# What you need to do
- 1) Copy the research funding passage verbatim, starting with the words "Group leaders nowadays" and stopping after the words "unit of selection?".
- 2) Decide whether each statement agrees with the research funding passage, answering yes or no and quoting the words that settle it: (a) The top reason small businesses fail is running out of cash. (b) Small businesses mostly fail because of poor product quality. (c) Group leaders are commonly pictured as spending much of their time at the bench.
- 3) Write the next paragraph of the research funding passage, picking up after its final sentence.

# Source document
>>
Group leaders nowadays bear a huge individual responsibility for raising money. But what if it was departments, and not group leaders, that were the unit of selection?
Modern scientific research groups are essentially small businesses with the group leader installed as CEO, CFO, COO, and in junior groups, quite often the postdoc, technician, and lab manager as well. The number one reason small businesses fail has nothing to do with the quality of product or reputation: it’s when they run out of cash, and it’s a fate that befalls junior research groups as much as small businesses. To succeed in contemporary academic research, the thing that group leaders have to think about more than science is money.
That need to continuously raise money has become such a fixture of the scientific research ecosystem that it’s standard to regard (and lampoon, and bewail) group leaders as spending all their time away from the bench, sequestered in offices, writing grants. The ability to raise money – to sell your science, in the parlance of the trade – has arguably become more important than the ability to do top-quality research.
<<
# Exercise data
>>
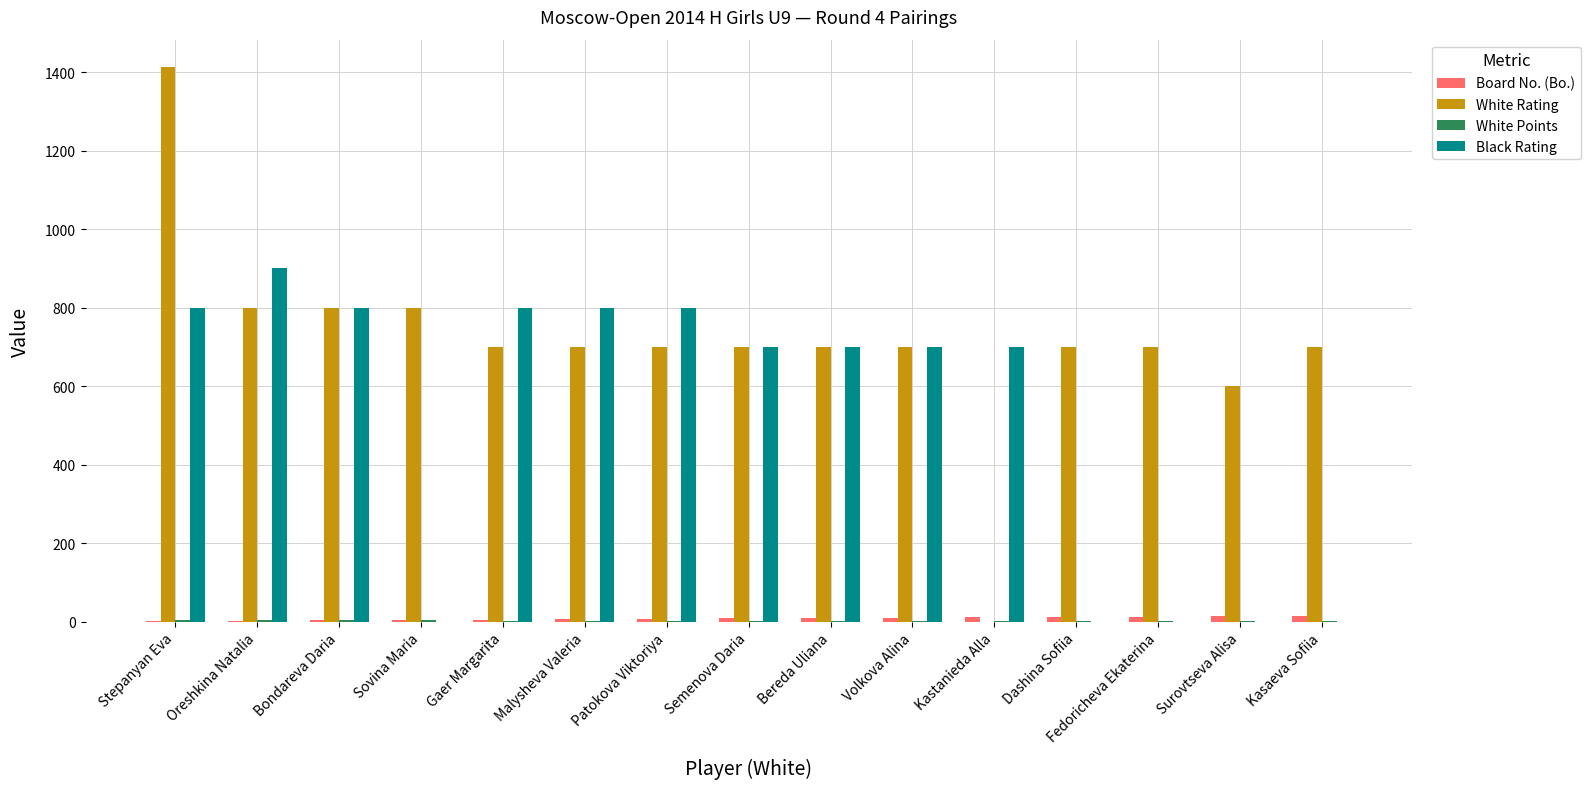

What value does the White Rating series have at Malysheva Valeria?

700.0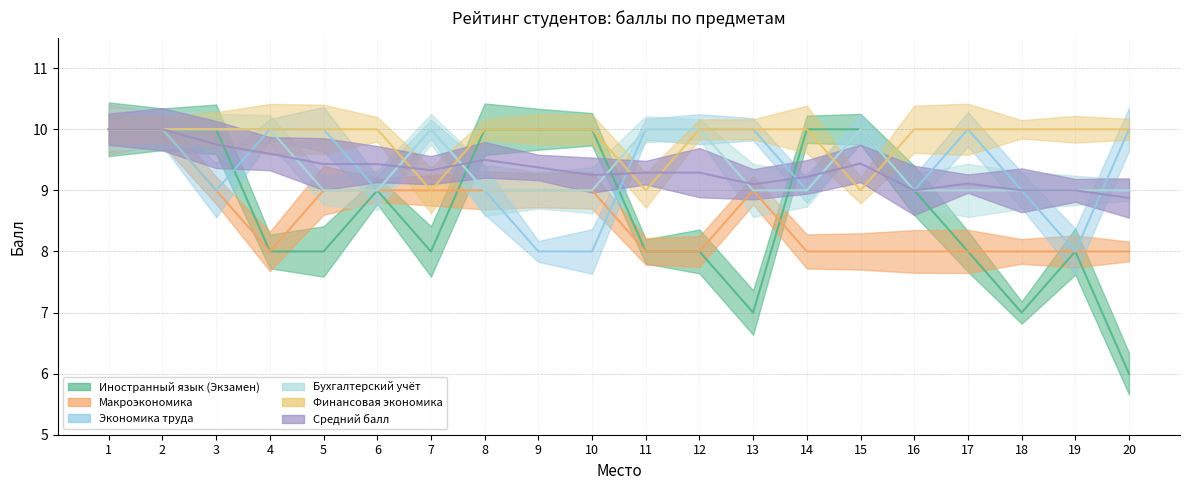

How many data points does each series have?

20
<<
>>
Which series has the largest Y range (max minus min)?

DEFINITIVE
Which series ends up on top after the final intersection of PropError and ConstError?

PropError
<<
# Answers to the tasks
- 1)
Group leaders nowadays bear a huge individual responsibility for raising money. But what if it was departments, and not group leaders, that were the unit of selection?

- 2)
(a) Yes: "it’s when they run out of cash"
(b) No: "has nothing to do with the quality of product or reputation"
(c) No: "spending all their time away from the bench"

- 3)
Where the analogy with small businesses breaks down though is what happens after the cash runs out. In the commercial sector, it’s not unusual to cease operations, and then leverage that experience into having another go somewhere else (“Fail to learn”, as the wonderful American business mantra goes). But academic group leaders can’t try and try again quite so easily. Unless they’re in a city with lots of institutions, re-establishing a group somewhere else will almost certainly involve a major relocation, and regardless of availability, it’s hard to justify giving a scientist a second chance when the pipeline is already overstocked with postdocs looking for their first chance. It’s not unheard of for group leaders to start anew and make a success of it the second time around, but it’s pretty unusual.
But what if the burden of getting cash was a shared responsibility for group leaders instead of an individual one? What if, instead of each group leader writing as many grants as possible and getting individually assessed for all of them, a department’s group leaders collectively applied for funding and were collectively assessed?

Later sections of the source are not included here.